*** Block opens ***

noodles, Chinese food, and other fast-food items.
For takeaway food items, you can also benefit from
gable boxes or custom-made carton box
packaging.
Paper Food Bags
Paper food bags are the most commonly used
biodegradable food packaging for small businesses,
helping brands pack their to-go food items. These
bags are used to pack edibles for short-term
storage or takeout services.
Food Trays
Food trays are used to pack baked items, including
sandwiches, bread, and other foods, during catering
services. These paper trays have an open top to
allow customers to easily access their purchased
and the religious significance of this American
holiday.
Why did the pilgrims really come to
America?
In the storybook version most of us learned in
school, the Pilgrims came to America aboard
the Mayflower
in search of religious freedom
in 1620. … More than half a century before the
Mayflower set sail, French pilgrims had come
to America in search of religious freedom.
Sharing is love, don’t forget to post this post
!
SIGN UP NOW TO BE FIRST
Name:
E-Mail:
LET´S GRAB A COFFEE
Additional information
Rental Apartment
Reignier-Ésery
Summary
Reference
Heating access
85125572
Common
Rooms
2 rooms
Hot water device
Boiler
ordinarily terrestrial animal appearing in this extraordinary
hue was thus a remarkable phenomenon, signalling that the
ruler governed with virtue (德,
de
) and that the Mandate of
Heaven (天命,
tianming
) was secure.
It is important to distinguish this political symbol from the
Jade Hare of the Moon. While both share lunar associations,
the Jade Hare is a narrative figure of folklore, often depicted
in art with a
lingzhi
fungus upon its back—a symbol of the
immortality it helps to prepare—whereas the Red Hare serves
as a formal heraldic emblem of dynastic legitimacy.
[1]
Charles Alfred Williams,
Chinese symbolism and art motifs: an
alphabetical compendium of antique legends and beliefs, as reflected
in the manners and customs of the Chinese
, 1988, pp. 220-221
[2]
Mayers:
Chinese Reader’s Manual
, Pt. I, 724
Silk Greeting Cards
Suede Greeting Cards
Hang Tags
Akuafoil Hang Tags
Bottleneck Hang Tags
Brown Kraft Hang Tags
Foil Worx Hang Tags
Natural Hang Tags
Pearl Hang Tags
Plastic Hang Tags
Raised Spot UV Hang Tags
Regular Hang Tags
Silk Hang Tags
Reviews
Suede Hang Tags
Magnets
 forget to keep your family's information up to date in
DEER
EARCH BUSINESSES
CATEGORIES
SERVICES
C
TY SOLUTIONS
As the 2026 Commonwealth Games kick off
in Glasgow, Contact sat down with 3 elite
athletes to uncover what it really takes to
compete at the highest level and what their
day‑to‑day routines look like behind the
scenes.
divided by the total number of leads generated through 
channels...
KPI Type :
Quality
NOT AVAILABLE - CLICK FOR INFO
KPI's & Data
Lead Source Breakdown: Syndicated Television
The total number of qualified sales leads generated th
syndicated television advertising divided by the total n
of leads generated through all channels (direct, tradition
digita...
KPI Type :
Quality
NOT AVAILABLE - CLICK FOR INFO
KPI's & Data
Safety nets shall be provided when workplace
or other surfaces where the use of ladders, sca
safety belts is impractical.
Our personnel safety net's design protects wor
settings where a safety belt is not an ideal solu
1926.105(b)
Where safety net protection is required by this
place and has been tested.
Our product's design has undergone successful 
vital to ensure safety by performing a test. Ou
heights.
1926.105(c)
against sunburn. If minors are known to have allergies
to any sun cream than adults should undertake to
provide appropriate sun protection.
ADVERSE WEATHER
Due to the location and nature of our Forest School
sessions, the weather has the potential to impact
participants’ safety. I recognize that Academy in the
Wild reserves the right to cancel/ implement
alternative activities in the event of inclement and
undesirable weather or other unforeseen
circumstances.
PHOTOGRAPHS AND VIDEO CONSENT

*** Block closes ***

● Directions for this task
Go through the records above, find each line with the string "access", and copy it.

● Output of the exercise
allow customers to easily access their purchased
Heating access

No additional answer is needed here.